- **TEXT PROVIDED**:
The Challenge

Your air pollution control system represents a significant investment in not only initial capital but also ongoing maintenance and operation. Routine inspections performed by your staff combined with thorough maintenance plans provided by Anguil Environmental Service Technicians will ensure you get the most from your investment over the entire life of the system. Anguil has almost four decades of experience servicing a full range of oxidizer technologies, regardless of manufacturer, make or model. Following the recommendations made below will help keep your system operating both efficiently and effectively, reducing costly repairs and avoiding downtime.

The Solution


It is our goal here at Anguil to provide owners of our equipment the necessary checklists and training to comfortably perform the routine inspections with their own personnel. In the event you own another manufacturer’s equipment the checklist below may vary slightly.

- **ACTIONS TO TAKE**:
1: Can you rewrite the paragraph of the oxidizer maintenance text that begins "Your air pollution control system" more briefly, keeping its main facts?
2: Would you continue the oxidizer maintenance text from its last sentence?

- **EXTRACTED RECORDS**:
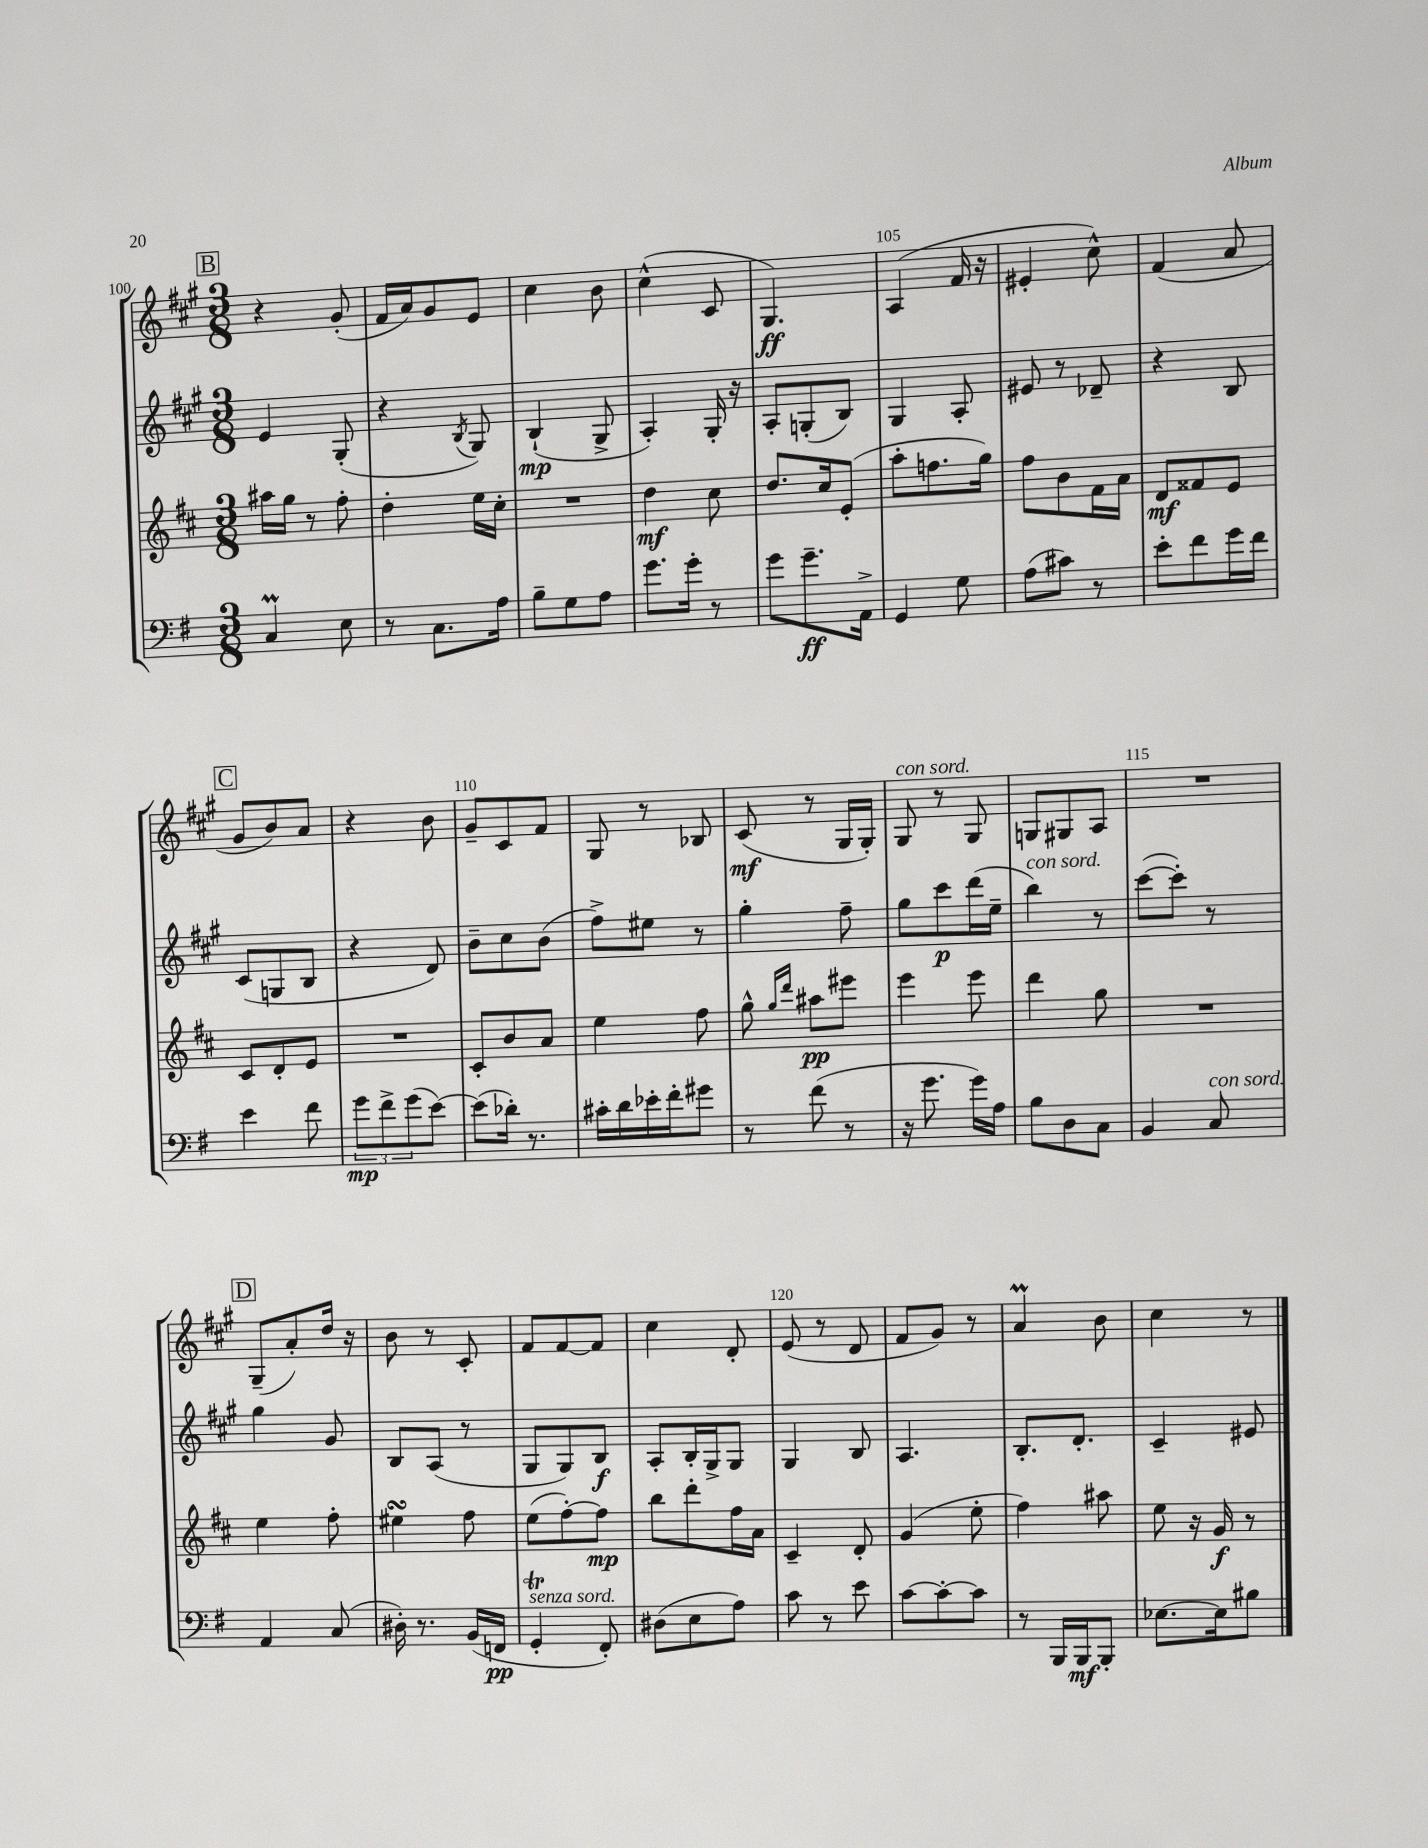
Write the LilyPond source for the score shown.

<<
\new StaffGroup <<
\new Staff = "s0" {
    \clef treble \key a \major \numericTimeSignature \time 3/8
    \mark \markup { \box "B" } r4 gis'8-.( |
    fis'16 a'16) gis'8 e'8 |
    cis''4 b'8 |
    cis''4-^( cis'8 |
    gis4.\ff) |
    a4( fis'16 r16 |
    eis'4-. cis''8-^) |
    fis'4( a'8 |
    \mark \markup { \box "C" } gis'8 b'8) a'8 |
    r4 b'8 |
    gis'8-- cis'8 fis'8 |
    gis8 r8 bes8 |
    cis'8\mf( r8 gis16 gis16-.) |
    gis8^\markup { \italic "con sord." } r8 gis8 |
    g8 gis8 a8 |
    R4. |
    \mark \markup { \box "D" } gis8--( a'8-.) d''16 r16 |
    b'8 r8 cis'8-. |
    fis'8 fis'8~ fis'8 |
    cis''4 d'8-. |
    e'8( r8 d'8 |
    fis'8 gis'8) r8 |
    a'4\prall b'8 |
    cis''4 r8 \bar "|." |
}
\new Staff = "s1" {
    \clef treble \key a \major \numericTimeSignature \time 3/8
    \mark \markup { \box "B" } e'4 gis8-.( |
    r4 \acciaccatura { b8 } gis8) |
    b4-!\mp( gis8-> |
    a4-.) gis16-. r16 |
    a8-. g8-.( b8) |
    gis4 a8-. |
    eis'8 r8 des'8-- |
    r4 b8 |
    \mark \markup { \box "C" } cis'8( g8 b8 |
    r4 d'8) |
    b'8-- cis''8 b'8( |
    fis''8->) eis''8 r8 |
    gis''4-. fis''8-- |
    gis''8 cis'''8\p d'''16( e''16-- |
    b''4^\markup { \italic "con sord." }) r8 |
    cis'''8~( cis'''8-.) r8 |
    \mark \markup { \box "D" } gis''4 gis'8 |
    b8 a8( r8 |
    gis8 gis8) b8\f |
    a8-. b16-. gis16-> gis8 |
    gis4 b8 |
    a4. |
    b8.-. d'8.-. |
    cis'4-- eis'8 \bar "|." |
}
\new Staff = "s2" {
    \clef treble \key d \major \numericTimeSignature \time 3/8
    \mark \markup { \box "B" } ais''16 g''16 r8 fis''8-. |
    d''4-. e''16 cis''16-. |
    R4. |
    d''4\mf cis''8 |
    d''8. cis''16 e'8-.( |
    a''8-. f''8. g''16) |
    fis''8 b'8 fis'16 a'16 |
    d'8\mf fisis'8 e'8 |
    \mark \markup { \box "C" } cis'8 d'8-. e'8 |
    R4. |
    cis'8-. b'8 a'8 |
    e''4 fis''8 |
    g''8-^ \grace { g''16 d'''16 } ais''8\pp eis'''8 |
    e'''4 e'''8 |
    d'''4 g''8 |
    R4. |
    \mark \markup { \box "D" } e''4 fis''8-. |
    eis''4\turn fis''8 |
    e''8( fis''8~-.) fis''8\mp |
    b''8 d'''8-. fis''16 a'16 |
    cis'4-- d'8-. |
    g'4( e''8-. |
    fis''4) ais''8 |
    e''8 r16 g'16\f r8 \bar "|." |
}
\new Staff = "s3" {
    \clef bass \key g \major \numericTimeSignature \time 3/8
    \mark \markup { \box "B" } c4\prall e8 |
    r8 c8. a16 |
    b8-- g8 a8 |
    g'8. g'16-. r8 |
    g'8 g'8.--\ff a,16-> |
    g,4 g8 |
    a8( cis'8) r8 |
    e'8-. fis'8 g'16 fis'16 |
    \mark \markup { \box "C" } e'4 fis'8 |
    \tuplet 3/2 { g'8\mp fis'8-> g'8( } e'8~) |
    e'8( des'16-.) r8. |
    cis'16-. d'16 ees'16-. fis'16-. gis'8 |
    r8 fis'8( r8 |
    r16 g'8. g'16) a16 |
    b8 d8 c8 |
    b,4 c8^\markup { \italic "con sord." } |
    \mark \markup { \box "D" } a,4 c8( |
    dis16-.) r8. b,16( f,16\pp |
    g,4-.\trill^\markup { \italic "senza sord." } fis,8-.) |
    dis8( e8 a8) |
    c'8 r8 e'8 |
    c'8~ c'8~-. c'8 |
    r8 b,,16 b,,16\mf b,,8-. |
    ees8.~ ees16 bis8 \bar "|." |
}
>>
>>
\layout { \context { \Score currentBarNumber = #100 \override BarNumber.break-visibility = ##(#f #t #t) barNumberVisibility = #(every-nth-bar-number-visible 5) } }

- **RESPONSES BY TASK**:
1: An air pollution control system is a major investment in capital, maintenance and operation. Routine inspections by your staff, together with maintenance plans from Anguil Environmental Service Technicians, will get the most from that investment over the system's whole life. Anguil has almost four decades of experience servicing all kinds of oxidizers, whatever the manufacturer, make or model. Following the recommendations below keeps a system running efficiently and effectively, cuts costly repairs and avoids downtime.

2:
Inspections include a combination of equipment checks on the “high use” items and data recording to build a history of unit performance. When performing equipment checks, operators should refer to manufacturer’s O&M Manuals for detailed procedures. For the data-gathering items, refer to historical data and note any significant changes from typical values.


  1. Examine air inlet filters for dirt and obstruction, clean or replace as necessary.
  2. Check to ensure all fan/motor guards are in place and properly secured.
  3. Prior to operating the system, ensure that all oxidizer doors and access panels are closed and latched.
  4. Check the fan(s) mounting bolts to ensure they have remained tight.
  5. Perform a visual inspection of the oxidizer for any loose hardware or damper linkage.
  6. Visually inspect the oxidizer surface looking for any new “hot-spots” which may be identified by burnt paint and other signs of overheating found on the oxidizer shell or valve housing.
  7. During the oxidizer’s normal operation, check for fan vibration, abnormal sounds or increased noise levels.
  8. Visually inspect and listen for unusual sounds during valve operation. Valves should shift smooth and evenly in both directions.
  9. Inspect the oxidizer fuel train for leaks or loose hardware.
  10. Check all temperature device read-outs to confirm temperature operation is within normal ranges.
  11. View pressure device read-outs to confirm operation is within normal range.
  12. Verify temperature chart recording device is “On” and recording data.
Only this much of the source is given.